SELECTED PASSAGE:
START
Files
wasmtime/crates/runtime/src/libcalls.rs
Andrew Brown 2b52f47b83 Add shared memories (#4187)
* Add shared memories

This change adds the ability to use shared memories in Wasmtime when the
[threads proposal] is enabled. Shared memories are annotated as `shared`
in the WebAssembly syntax, e.g., `(memory 1 1 shared)`, and are
protected from concurrent access during `memory.size` and `memory.grow`.

[threads proposal]: https://github.com/WebAssembly/threads/blob/master/proposals/threads/Overview.md

In order to implement this in Wasmtime, there are two main cases to
cover:
    - a program may simply create a shared memory and possibly export it;
    this means that Wasmtime itself must be able to create shared
    memories
    - a user may create a shared memory externally and pass it in as an
    import during instantiation; this is the case when the program
    contains code like `(import "env" "memory" (memory 1 1
    shared))`--this case is handled by a new Wasmtime API
    type--`SharedMemory`

Because of the first case, this change allows any of the current
memory-creation mechanisms to work as-is. Wasmtime can still create
either static or dynamic memories in either on-demand or pooling modes,
and any of these memories can be considered shared. When shared, the
`Memory` runtime container will lock appropriately during `memory.size`
and `memory.grow` operations; since all memories use this container, it
is an ideal place for implementing the locking once and once only.
END
EXERCISE TASK 1: According to the commit message on shared memories, why is the locking for `memory.size` and `memory.grow` placed in the `Memory` runtime container?
EXERCISE TASK 2: Quote the commit message on shared memories word for word, starting at "Because of the" and ending at "and once only.".

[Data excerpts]
START
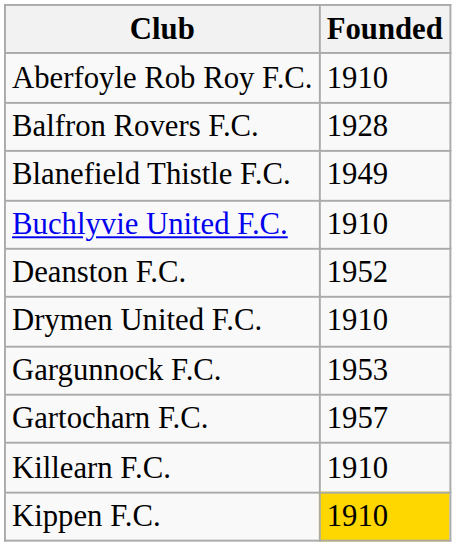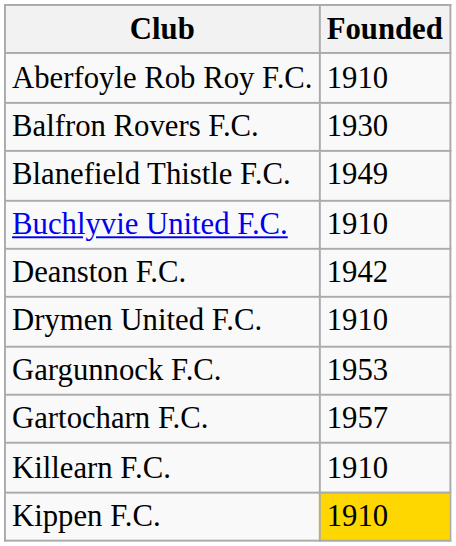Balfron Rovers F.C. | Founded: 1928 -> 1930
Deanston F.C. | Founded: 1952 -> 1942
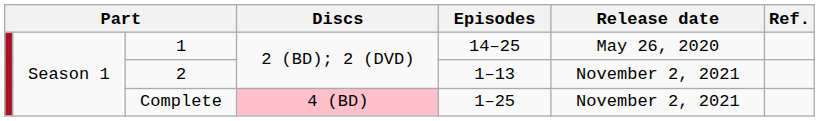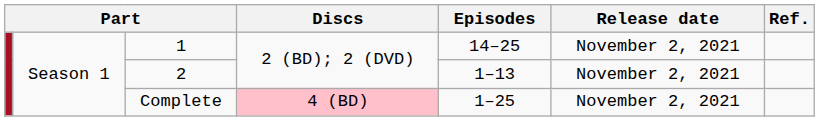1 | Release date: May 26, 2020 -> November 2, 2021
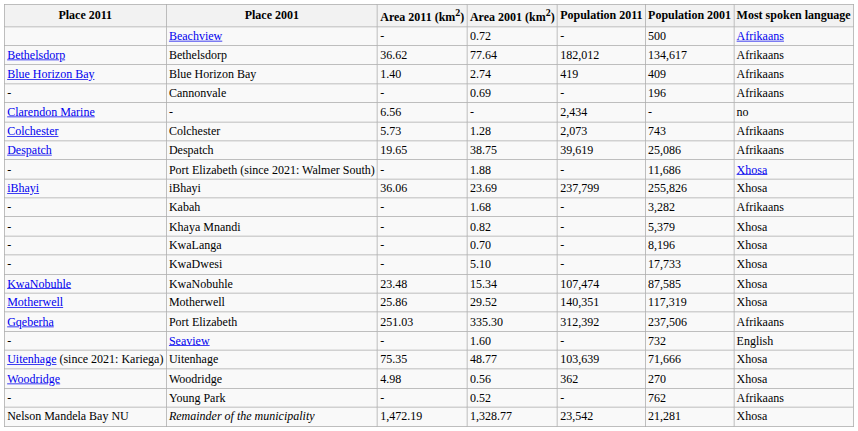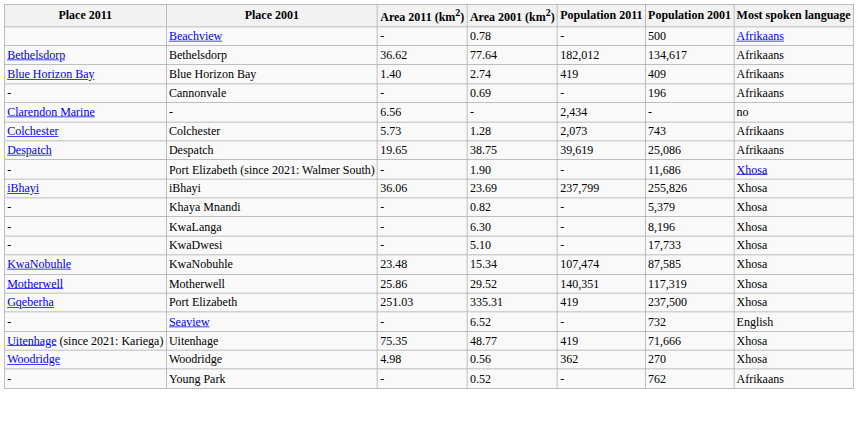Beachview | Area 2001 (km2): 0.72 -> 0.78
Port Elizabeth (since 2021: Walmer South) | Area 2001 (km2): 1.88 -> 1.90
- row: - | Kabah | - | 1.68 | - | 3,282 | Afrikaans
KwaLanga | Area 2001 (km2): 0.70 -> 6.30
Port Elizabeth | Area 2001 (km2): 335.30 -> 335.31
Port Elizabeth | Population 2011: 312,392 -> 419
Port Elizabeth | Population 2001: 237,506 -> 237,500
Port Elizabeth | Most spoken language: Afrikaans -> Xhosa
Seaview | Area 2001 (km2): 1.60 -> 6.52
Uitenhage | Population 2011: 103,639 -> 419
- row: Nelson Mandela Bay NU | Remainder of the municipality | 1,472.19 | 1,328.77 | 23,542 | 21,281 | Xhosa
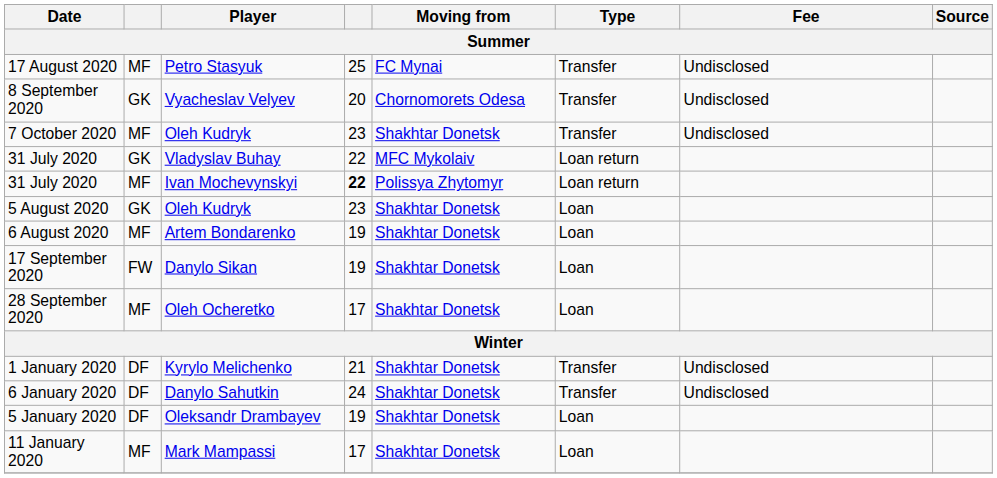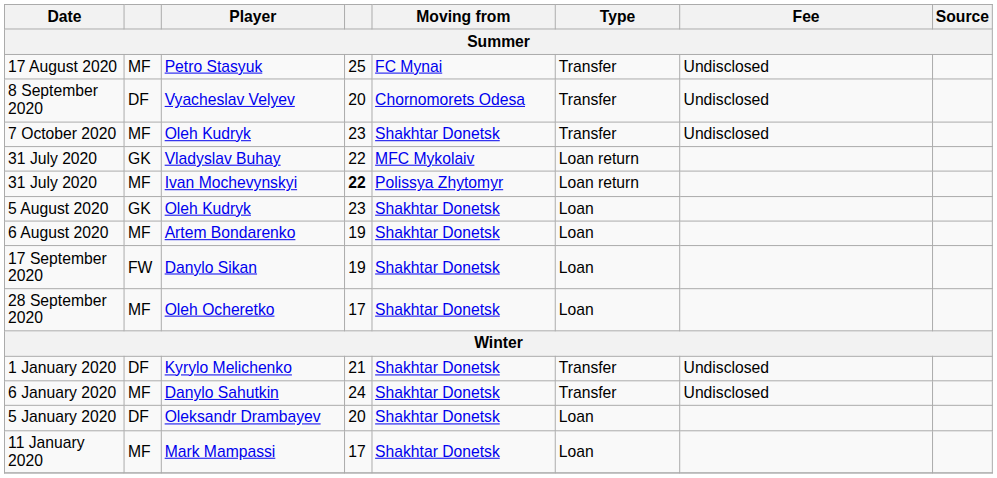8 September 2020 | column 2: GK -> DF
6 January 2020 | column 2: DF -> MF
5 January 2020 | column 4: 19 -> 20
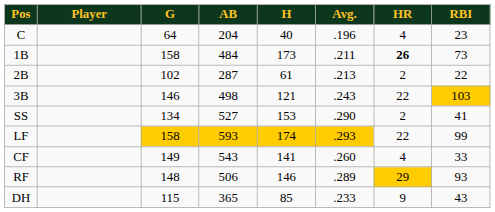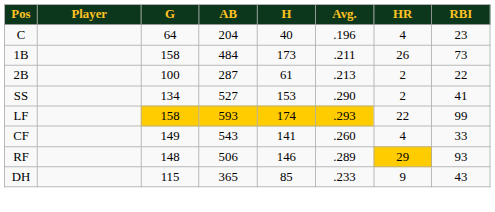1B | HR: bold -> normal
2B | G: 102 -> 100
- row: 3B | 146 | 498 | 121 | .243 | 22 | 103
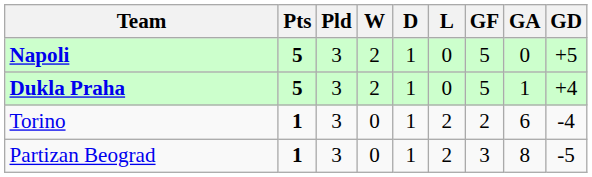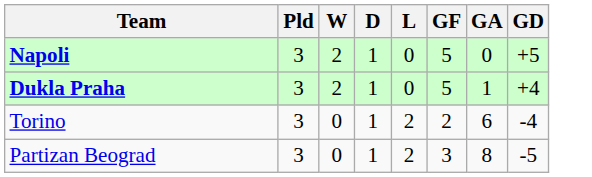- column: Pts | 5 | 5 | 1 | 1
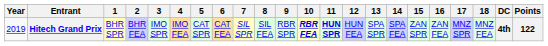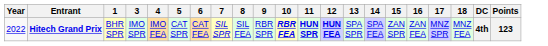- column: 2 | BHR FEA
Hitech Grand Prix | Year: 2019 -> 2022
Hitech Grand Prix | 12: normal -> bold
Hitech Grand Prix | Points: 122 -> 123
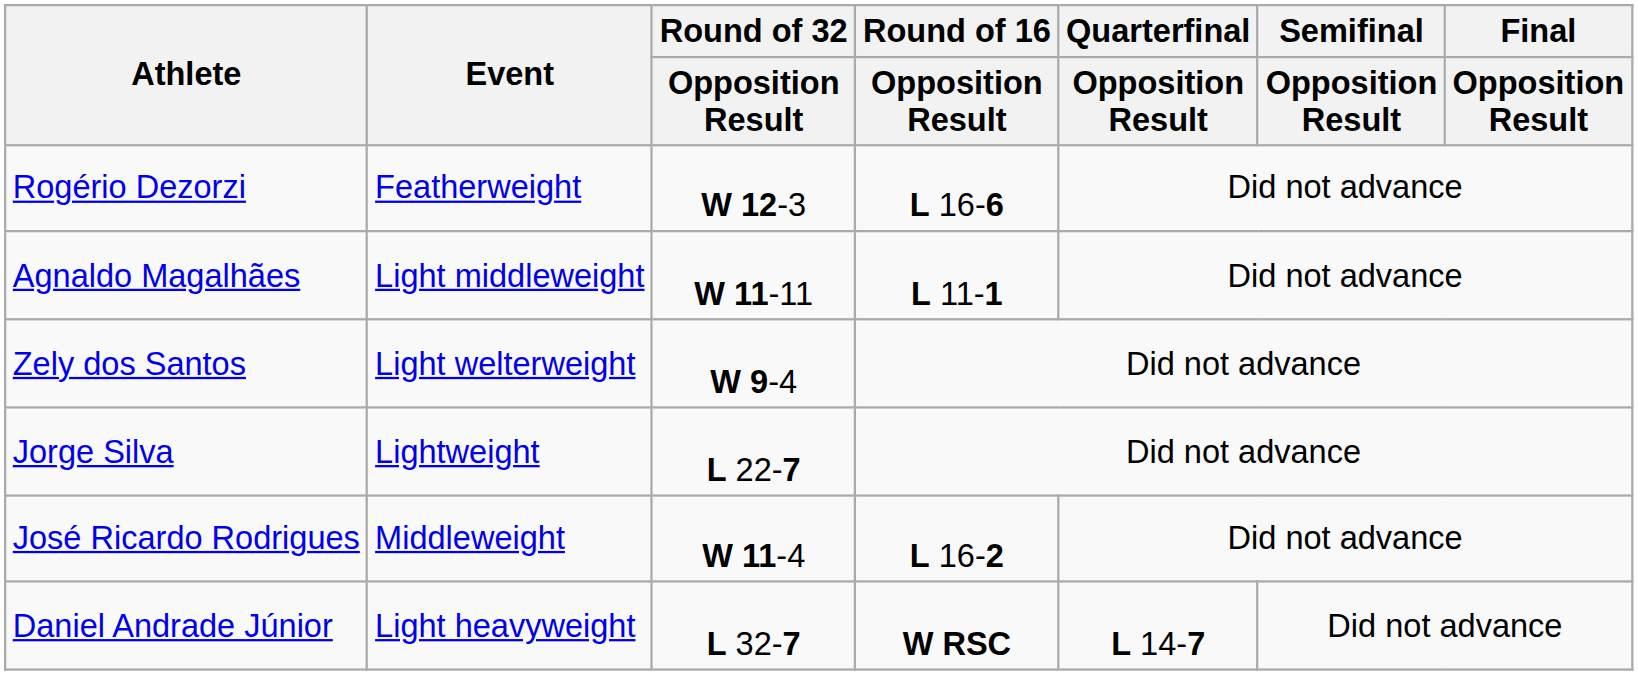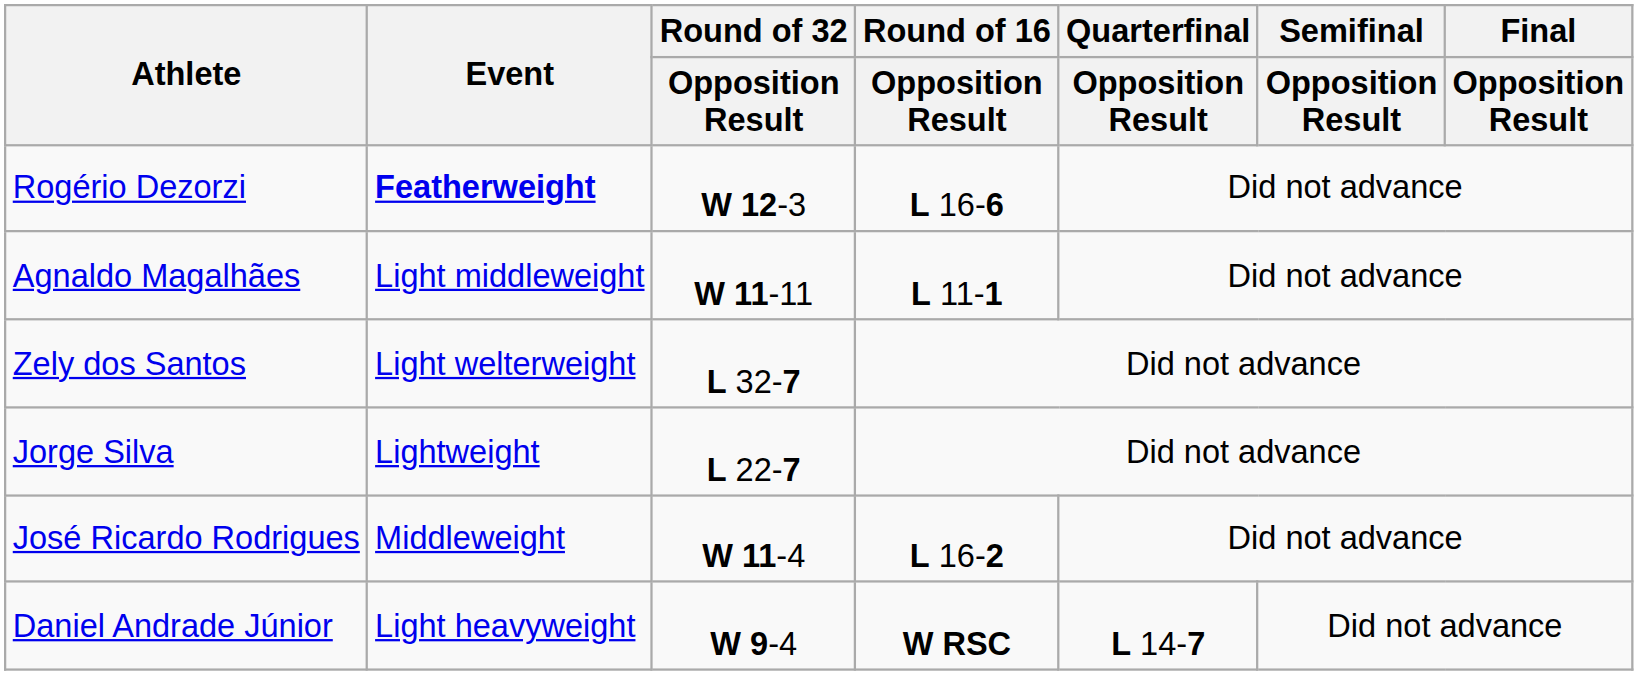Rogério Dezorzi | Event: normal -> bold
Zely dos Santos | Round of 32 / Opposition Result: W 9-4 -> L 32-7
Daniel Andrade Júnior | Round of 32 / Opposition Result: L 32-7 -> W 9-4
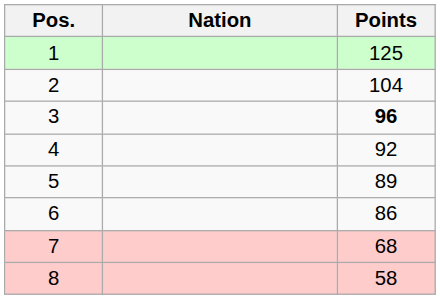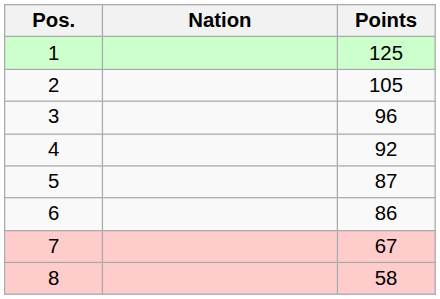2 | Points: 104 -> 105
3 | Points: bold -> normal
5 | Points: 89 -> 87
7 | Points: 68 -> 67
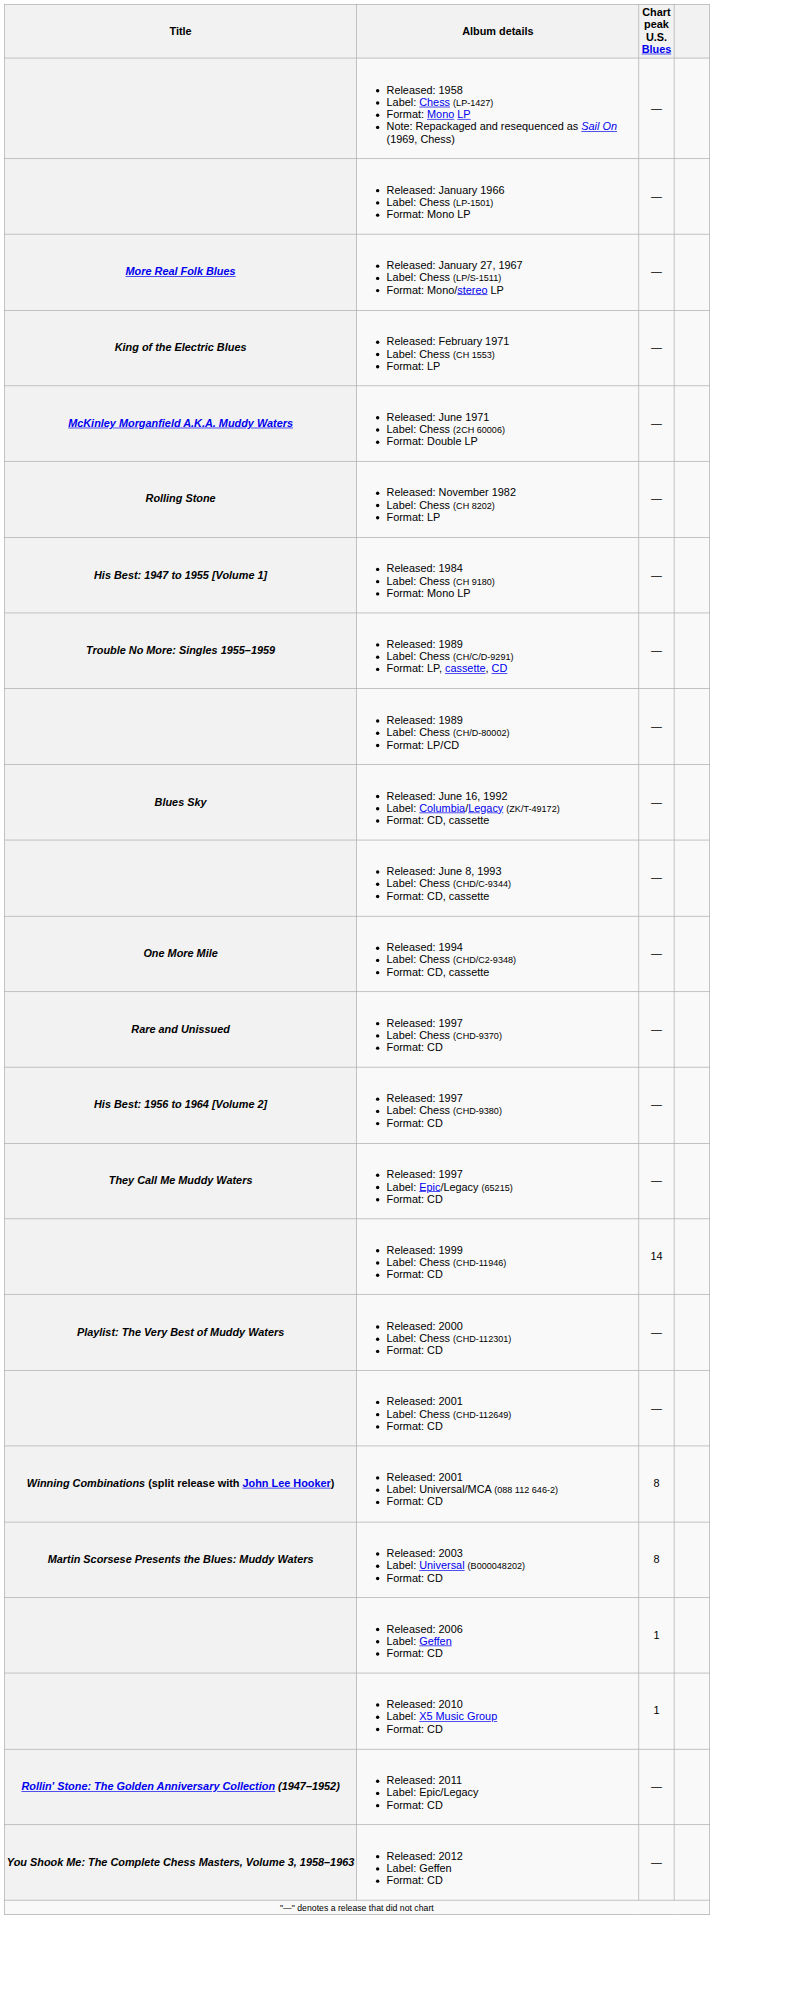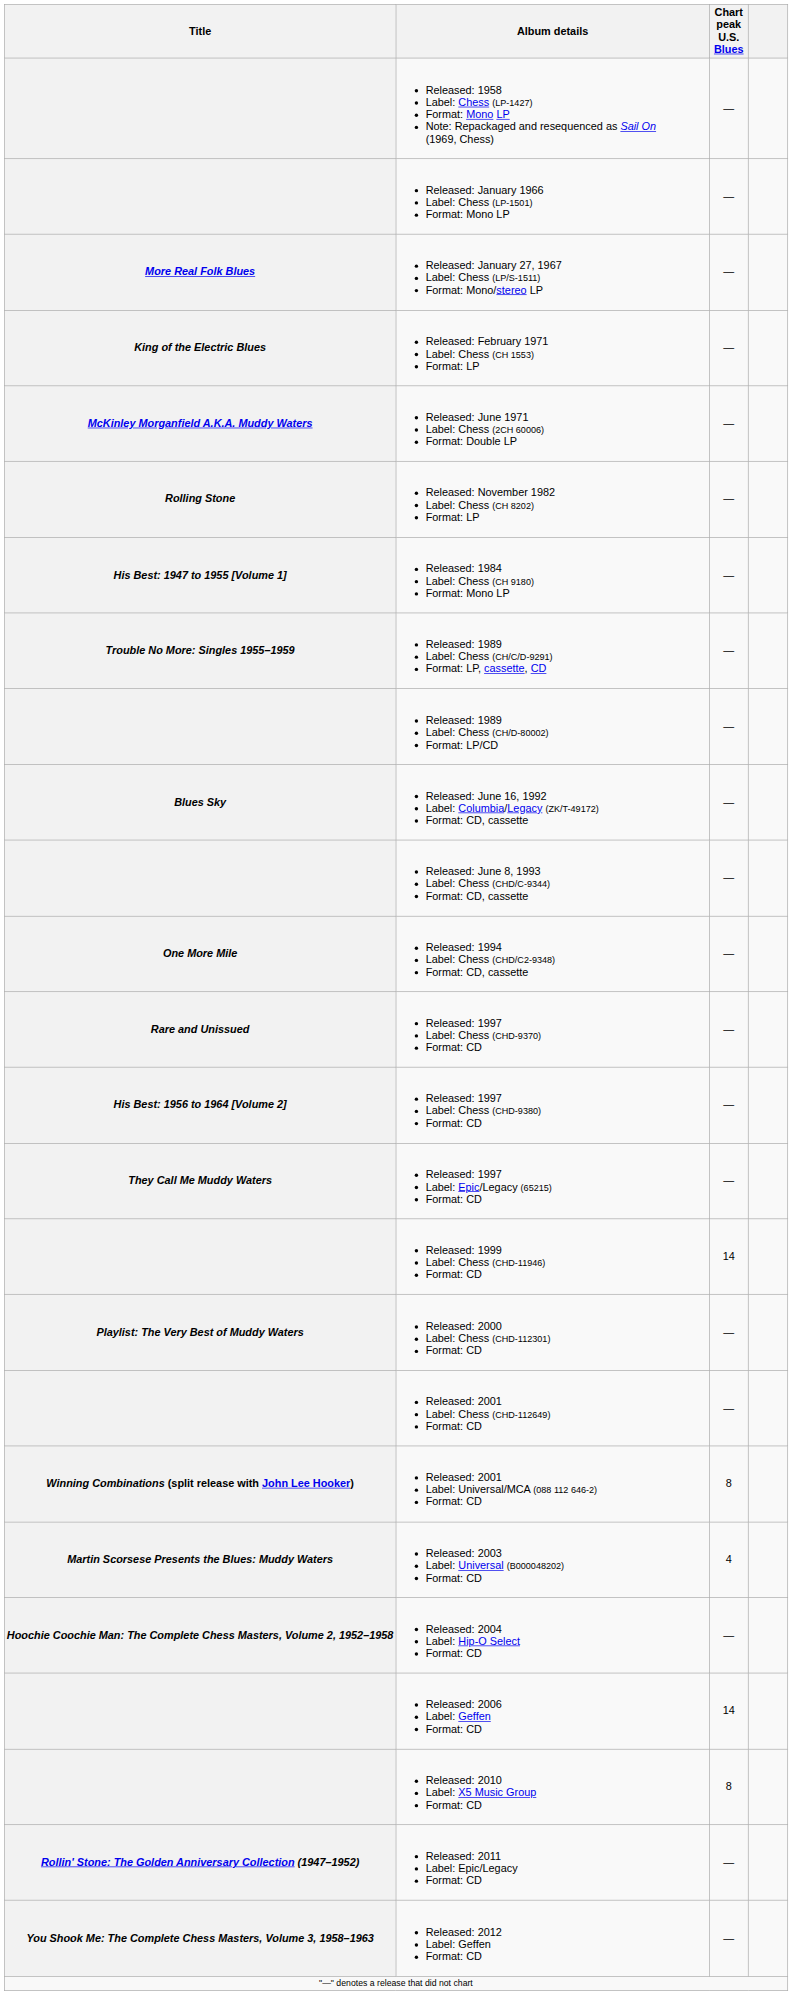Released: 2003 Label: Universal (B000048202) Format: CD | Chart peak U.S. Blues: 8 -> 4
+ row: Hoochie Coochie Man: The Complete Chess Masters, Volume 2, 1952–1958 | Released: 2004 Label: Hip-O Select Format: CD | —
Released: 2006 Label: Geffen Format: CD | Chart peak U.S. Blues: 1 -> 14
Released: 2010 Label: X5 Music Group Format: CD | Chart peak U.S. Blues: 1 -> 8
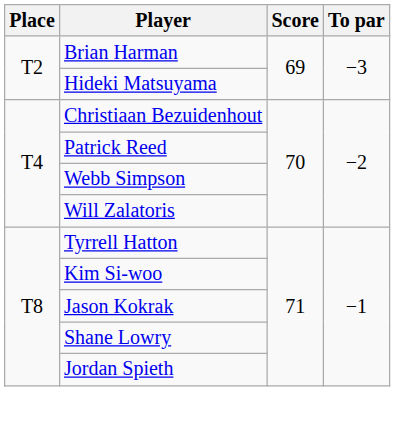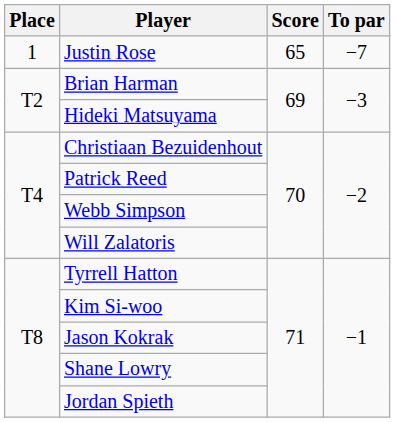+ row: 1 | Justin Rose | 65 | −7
END
ANSWER 1: The locking goes in the `Memory` runtime container because all memories use that container. That makes it an ideal place to implement the locking once and only once.

ANSWER 2:
Because of the first case, this change allows any of the current
memory-creation mechanisms to work as-is. Wasmtime can still create
either static or dynamic memories in either on-demand or pooling modes,
and any of these memories can be considered shared. When shared, the
`Memory` runtime container will lock appropriately during `memory.size`
and `memory.grow` operations; since all memories use this container, it
is an ideal place for implementing the locking once and once only.